__EXERCISE OBJECTIVE__:
Where in the listing does the string "space" appear? Copy every line that holds it.

__MATERIALS PROVIDED__:
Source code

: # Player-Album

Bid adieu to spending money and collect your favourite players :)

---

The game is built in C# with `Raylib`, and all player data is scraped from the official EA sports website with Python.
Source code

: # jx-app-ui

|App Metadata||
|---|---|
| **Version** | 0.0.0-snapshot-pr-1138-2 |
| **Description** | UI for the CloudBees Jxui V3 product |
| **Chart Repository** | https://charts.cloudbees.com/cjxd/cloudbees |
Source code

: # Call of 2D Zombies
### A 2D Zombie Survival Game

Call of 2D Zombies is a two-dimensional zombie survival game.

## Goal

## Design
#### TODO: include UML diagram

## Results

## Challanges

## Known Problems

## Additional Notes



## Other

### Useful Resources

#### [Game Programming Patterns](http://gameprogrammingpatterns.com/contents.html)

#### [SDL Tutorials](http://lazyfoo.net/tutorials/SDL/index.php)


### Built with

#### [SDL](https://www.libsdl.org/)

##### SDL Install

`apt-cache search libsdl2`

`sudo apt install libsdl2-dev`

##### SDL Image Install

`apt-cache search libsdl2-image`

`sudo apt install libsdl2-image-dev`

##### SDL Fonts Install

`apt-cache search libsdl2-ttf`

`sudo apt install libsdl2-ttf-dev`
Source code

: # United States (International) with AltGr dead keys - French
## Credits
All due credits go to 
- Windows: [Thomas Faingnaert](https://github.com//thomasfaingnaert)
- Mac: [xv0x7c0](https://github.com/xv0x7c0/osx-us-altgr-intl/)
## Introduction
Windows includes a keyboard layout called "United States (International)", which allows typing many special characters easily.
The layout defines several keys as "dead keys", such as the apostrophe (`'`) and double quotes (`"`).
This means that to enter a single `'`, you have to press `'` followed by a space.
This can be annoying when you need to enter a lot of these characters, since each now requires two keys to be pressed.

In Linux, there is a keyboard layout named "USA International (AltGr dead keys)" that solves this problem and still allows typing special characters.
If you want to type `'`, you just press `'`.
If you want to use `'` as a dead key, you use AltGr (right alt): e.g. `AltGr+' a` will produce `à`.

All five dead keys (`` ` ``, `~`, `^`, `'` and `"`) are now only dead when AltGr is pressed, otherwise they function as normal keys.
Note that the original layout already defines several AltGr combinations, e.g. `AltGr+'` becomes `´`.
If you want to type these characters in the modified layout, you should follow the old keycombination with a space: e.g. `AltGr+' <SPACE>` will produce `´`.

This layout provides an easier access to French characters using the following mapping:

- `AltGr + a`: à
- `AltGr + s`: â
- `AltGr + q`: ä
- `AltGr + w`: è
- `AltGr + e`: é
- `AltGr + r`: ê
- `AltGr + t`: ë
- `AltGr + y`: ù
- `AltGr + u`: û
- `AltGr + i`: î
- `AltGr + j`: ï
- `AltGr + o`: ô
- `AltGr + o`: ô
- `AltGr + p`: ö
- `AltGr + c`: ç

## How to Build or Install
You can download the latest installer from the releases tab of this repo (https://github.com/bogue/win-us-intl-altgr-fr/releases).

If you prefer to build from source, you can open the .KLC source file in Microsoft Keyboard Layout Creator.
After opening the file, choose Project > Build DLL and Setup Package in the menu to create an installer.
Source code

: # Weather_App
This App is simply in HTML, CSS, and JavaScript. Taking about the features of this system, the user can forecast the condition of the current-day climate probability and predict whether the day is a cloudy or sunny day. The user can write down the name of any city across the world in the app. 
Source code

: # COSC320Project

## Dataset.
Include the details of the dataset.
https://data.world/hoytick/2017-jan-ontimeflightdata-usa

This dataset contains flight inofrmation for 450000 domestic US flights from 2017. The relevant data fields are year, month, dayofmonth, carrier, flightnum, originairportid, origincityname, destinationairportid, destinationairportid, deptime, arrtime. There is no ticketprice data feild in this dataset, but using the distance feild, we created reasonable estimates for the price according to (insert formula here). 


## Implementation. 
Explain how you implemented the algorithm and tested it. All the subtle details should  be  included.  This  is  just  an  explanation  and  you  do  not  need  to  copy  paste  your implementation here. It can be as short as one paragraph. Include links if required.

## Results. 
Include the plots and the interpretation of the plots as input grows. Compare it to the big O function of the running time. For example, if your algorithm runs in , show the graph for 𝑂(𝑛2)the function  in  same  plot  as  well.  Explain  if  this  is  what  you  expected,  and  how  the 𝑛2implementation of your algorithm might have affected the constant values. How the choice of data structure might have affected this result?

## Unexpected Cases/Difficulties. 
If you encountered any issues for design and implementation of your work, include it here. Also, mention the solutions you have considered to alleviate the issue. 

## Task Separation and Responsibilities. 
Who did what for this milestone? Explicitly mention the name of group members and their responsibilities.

__RESPONSE FOR THIS EXERCISE__:
This means that to enter a single `'`, you have to press `'` followed by a space.
If you want to type these characters in the modified layout, you should follow the old keycombination with a space: e.g. `AltGr+' <SPACE>` will produce `´`.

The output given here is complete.